Horas a fio, no fio do horizonte, a espera do sol que desponte... e não amanhece.

Revejo pontos cardeais, pontos marginais, revertérios da memória, dores esquecidas... e não amanhece.

Meu respiro arfante, minha taquicardia, relembro folias de arquibancada, as alegorias das festas passadas em claro, do jorro de risos de cada conviva, relembro que a vida era uma história que me contavam e eu ria.

Maria ou Clara? Qual  fora a donzela que despindo-me a farda, lavando-me a lâmina do sangue da espada, trouxera os bálsamos para minhas feridas?  A batalha se fora, o sabor da vitória, esse cheiro de pólvora preso às narinas  ainda  encontra o vício do meu olfato... e não amanhece. Defendi o forte? Escalei as muralhas? Onde andam meus lordes, fiéis companheiros de duras pelejas... as areias estão vermelhas, esvaiu-se meu sangue? Oh! Queridos companheiros dessa campanha!

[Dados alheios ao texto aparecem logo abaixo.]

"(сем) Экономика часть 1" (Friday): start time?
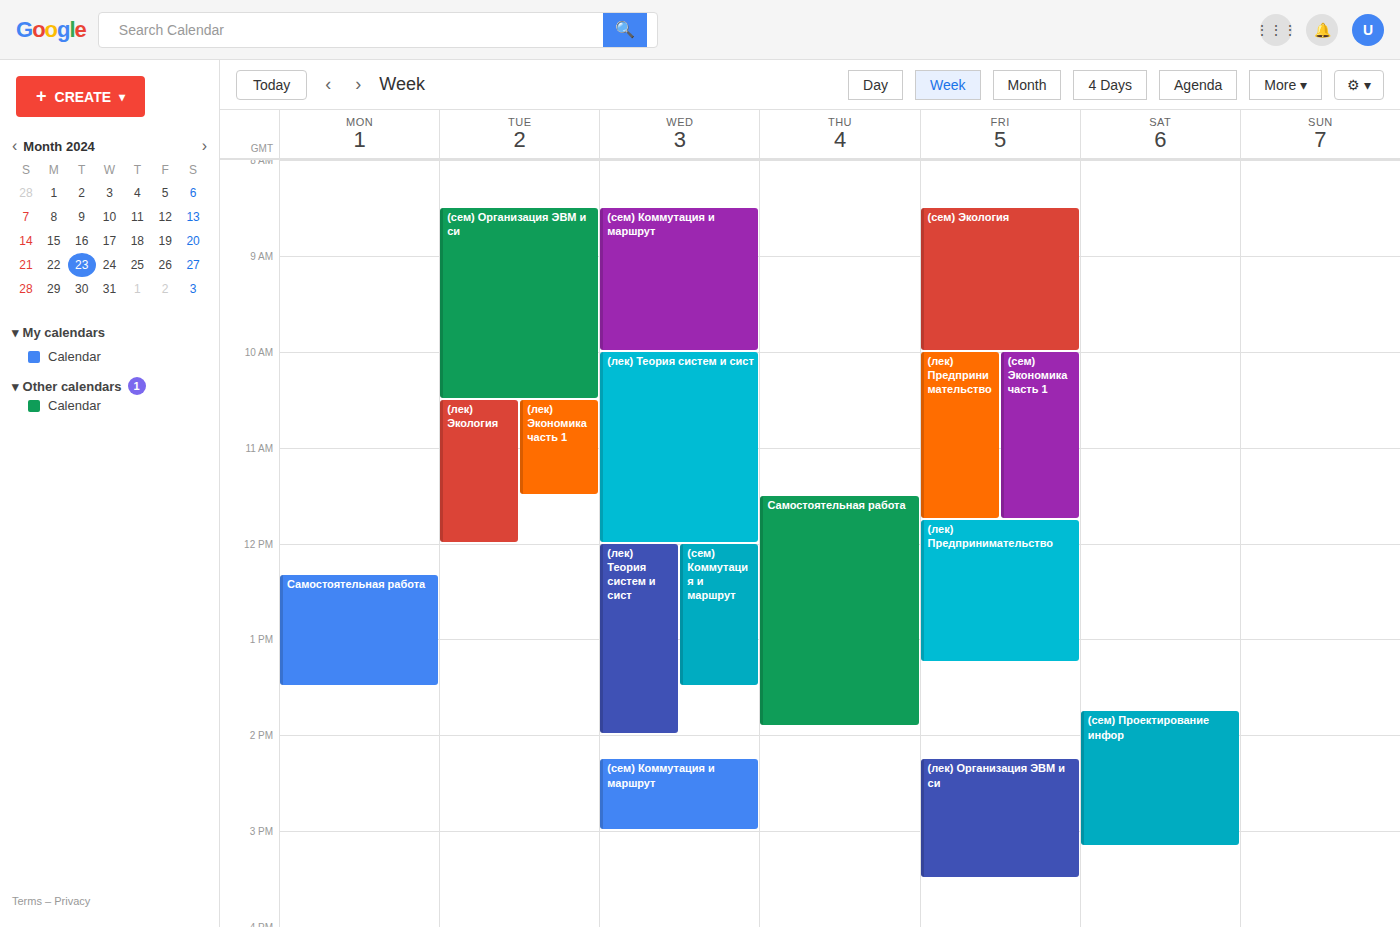
10:00 AM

Canhões ao mar! Canhões ao mar! Riscos de ferro no céu da tarde... adormeci com ferimento de morte, meu sangue ... meu sangue.... por que sobrevivo, bela donzela?... e não amanhece...

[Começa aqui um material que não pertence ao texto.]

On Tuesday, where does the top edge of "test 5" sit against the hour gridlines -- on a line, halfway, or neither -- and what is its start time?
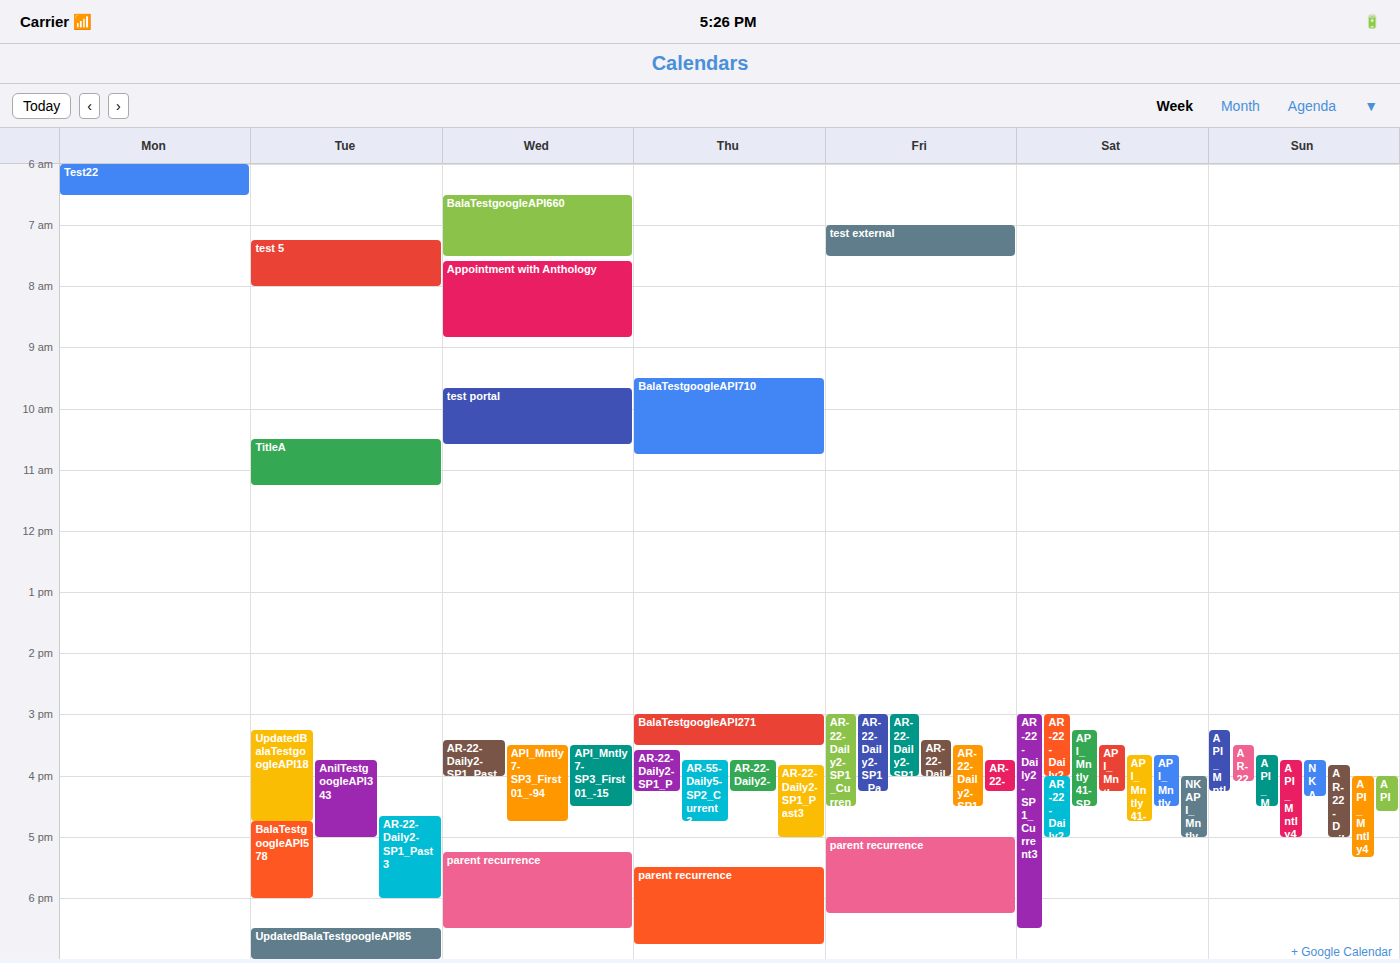
07:15 -- neither: a quarter of the way from the 07:00 line to the 08:00 line.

Dá-me a tua mão... coloca-me uma outra vez diante da janela... quero a vigia do breu e palatar cada fragmento de luz de um sol que é so meu!... mas, não amanhece!

A minha bandeira! Jaz dilacerada como um trapo, envolve minha perna que pulsa sozinha, ah!... nada sinto, da ferida, da tragédia, do estorvo...  apenas a sufocação de lama, de gritos, de sombras dramáticas, de fogo...

Vou ao mar! Necessito ir ao mar!... lavar as sementes de um ódio que já esqueci, esterelizar  o cansaço... Dá-me um beijo , linda donzela... por que desgrenhada? por que tão singela?... teu silêncio profano me dilacera.... anda, grita! Por que tu me serves como seu senhor se nem te conheço?

Ah!... minha pátria! Estou plantado em teu solo e não germino! Vem, minha donzela.... apazigua. Abraça meu corpo sem vestes e diz-me se o calor ainda me habita! Diz-me se essa guerra fora  a guerra dos justos, alivia minha consciência... diz-me a quem ou a quê devotei minha espada... a batalha foi santa? Quero apoiar-me na justeza das pernas , fincar minha estatura mais uma vez , fazer o contraste da minha figura ainda viva, entre os fantasmas que ainda habitam minha memória... dá-me água, princesa ... dá-me água... tenho essa sede infinda e, ao meu juízo, esconjuro esse punho que desferiu tantos golpes entre homens e santos!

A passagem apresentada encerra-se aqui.